By contrast, the mafic dykes from the western South Qinling Belt have relatively high SiO2 (44.97 to 52.09 wt%) and low MgO (4.73 to 9.40 wt%). They fall into two groups that show N-MORB and E-MORB-like elemental character, respectively. Both types have low initial 87Sr/86Sr (0.703752 to 0.706850), positive εNd650 (+2.75 to +5.85), and scattered ratios of 206Pb/204Pb (17.25 to 18.42), 207Pb/204Pb (15.44 to 15.55) and 208Pb/204Pb (37.37 to 38.74). Their zircon δ18O (+3.64‰ to +5.33‰) and εHf (+10.2 to +14.8) values are also significantly different from those of the eastern South Qinling Belt dykes. The chemical evidence suggests that mafic dykes from the western South Qinling Belt originated from a heterogeneous asthenospheric mantle (Fig. 2), one part of which may have been enriched by OIB/seamount subduction. These mafic dykes underwent only minor modification in the lower crust but are contaminated by high temperature hydrothermally-altered supracrustal materials.
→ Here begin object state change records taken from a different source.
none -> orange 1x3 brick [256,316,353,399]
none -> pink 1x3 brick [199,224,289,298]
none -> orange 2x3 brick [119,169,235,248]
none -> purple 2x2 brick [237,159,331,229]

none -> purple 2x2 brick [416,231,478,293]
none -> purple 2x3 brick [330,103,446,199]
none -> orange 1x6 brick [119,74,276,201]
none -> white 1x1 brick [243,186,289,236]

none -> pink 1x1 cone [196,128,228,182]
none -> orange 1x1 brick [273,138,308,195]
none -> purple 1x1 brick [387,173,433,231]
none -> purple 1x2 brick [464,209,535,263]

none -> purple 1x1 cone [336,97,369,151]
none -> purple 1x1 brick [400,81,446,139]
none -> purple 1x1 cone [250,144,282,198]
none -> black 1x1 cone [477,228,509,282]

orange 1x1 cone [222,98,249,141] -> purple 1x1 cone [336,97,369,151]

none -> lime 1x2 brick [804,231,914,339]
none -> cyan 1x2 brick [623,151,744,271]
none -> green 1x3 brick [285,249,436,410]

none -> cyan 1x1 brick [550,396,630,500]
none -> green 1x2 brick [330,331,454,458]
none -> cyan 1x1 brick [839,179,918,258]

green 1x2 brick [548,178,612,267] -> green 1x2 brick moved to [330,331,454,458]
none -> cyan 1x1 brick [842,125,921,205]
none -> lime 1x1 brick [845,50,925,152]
Generation of the voluminous mafic and ultramafic dykes in the South Qinling Belt occurred in a rifting continental margin after a long period of subduction. Their diverse origins and complex geodynamics suggest that magmatism in rifting continental margins is not only controlled by the structure of the lithosphere and upwelling of the asthenospheric mantle, but also by interaction between melts and continental crust (Fig. 2). The chemistry of the mafic-ultramafic dykes in this study (presence of N-MORB and absence of OIB character) suggest that an active magma plumbing system may have evolved beneath a “non-volcanic” passive continental margin.

Fig. 1, A simplified geological map showing the distribution of the mafic-ultramafic dykes in the South Qinling Belt at the northern Yangtze Block.

Fig.2, A sketch map showing generation of arc-affinity and MORB-like mafic-ultramafic rocks in the South Qinling Belt in a rifted continental margin. The arc-affinity rocks were partial melts of the previously subduction-modified lithospheric mantle due to upwelling of asthenosphere. The N-MORB-type rocks were produced by decompression melting of the normal asthenosphere mantle, whereas the E-MORB-type rocks by melting of the locally enriched mantle source. The dykes underwent two stages of evolution in the lower ancient crust and the upper crust associated with fractional crystallization and mineral accumulation.